Task brief
Please transcribe the entries below exactly and leave out every picture.

Excerpts from a dataset
--------
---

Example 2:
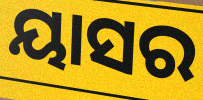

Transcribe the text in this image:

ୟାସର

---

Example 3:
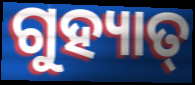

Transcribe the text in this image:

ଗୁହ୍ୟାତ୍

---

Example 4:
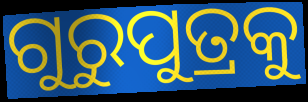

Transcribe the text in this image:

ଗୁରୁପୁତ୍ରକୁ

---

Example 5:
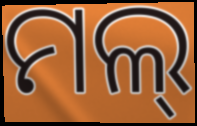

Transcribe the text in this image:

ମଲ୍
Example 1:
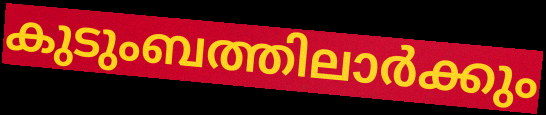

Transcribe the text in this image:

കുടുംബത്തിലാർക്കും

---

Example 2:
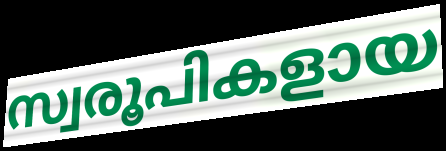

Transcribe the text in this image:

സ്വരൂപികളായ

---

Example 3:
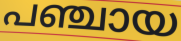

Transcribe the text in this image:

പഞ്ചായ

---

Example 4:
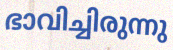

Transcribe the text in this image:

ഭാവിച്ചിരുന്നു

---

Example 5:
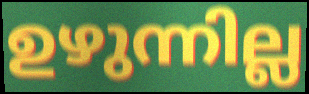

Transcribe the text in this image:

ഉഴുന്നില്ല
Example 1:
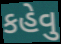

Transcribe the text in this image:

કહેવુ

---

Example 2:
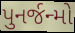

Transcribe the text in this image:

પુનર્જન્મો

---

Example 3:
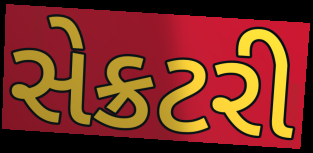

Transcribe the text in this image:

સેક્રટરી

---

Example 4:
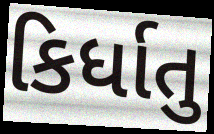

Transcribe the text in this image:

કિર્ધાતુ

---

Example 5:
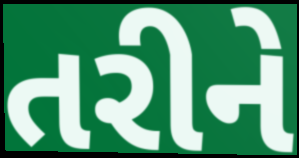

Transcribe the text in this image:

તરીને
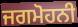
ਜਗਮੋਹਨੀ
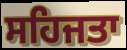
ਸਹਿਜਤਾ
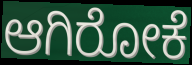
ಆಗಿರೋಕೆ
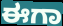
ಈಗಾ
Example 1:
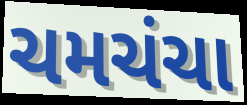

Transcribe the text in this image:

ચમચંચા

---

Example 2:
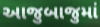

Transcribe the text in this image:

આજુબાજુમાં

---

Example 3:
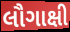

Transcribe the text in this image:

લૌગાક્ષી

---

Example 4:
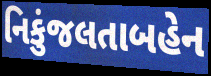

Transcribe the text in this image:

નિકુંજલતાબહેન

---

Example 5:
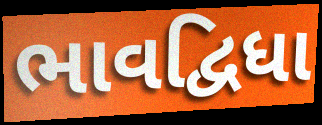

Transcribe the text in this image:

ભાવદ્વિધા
--------
The completed task
---

Example 2:

Transcribe the text in this image:

ୟାସର

---

Example 3:

Transcribe the text in this image:

ଗୁହ୍ୟାତ୍

---

Example 4:

Transcribe the text in this image:

ଗୁରୁପୁତ୍ରକୁ

---

Example 5:

Transcribe the text in this image:

ମଲ୍
Example 1:

Transcribe the text in this image:

കുടുംബത്തിലാർക്കും

---

Example 2:

Transcribe the text in this image:

സ്വരൂപികളായ

---

Example 3:

Transcribe the text in this image:

പഞ്ചായ

---

Example 4:

Transcribe the text in this image:

ഭാവിച്ചിരുന്നു

---

Example 5:

Transcribe the text in this image:

ഉഴുന്നില്ല
Example 1:

Transcribe the text in this image:

કહેવુ

---

Example 2:

Transcribe the text in this image:

પુનર્જન્મો

---

Example 3:

Transcribe the text in this image:

સેક્રટરી

---

Example 4:

Transcribe the text in this image:

કિર્ધાતુ

---

Example 5:

Transcribe the text in this image:

તરીને
ਜਗਮੋਹਨੀ
ਸਹਿਜਤਾ
ಆಗಿರೋಕೆ
ಈಗಾ
Example 1:

Transcribe the text in this image:

ચમચંચા

---

Example 2:

Transcribe the text in this image:

આજુબાજુમાં

---

Example 3:

Transcribe the text in this image:

લૌગાક્ષી

---

Example 4:

Transcribe the text in this image:

નિકુંજલતાબહેન

---

Example 5:

Transcribe the text in this image:

ભાવદ્વિધા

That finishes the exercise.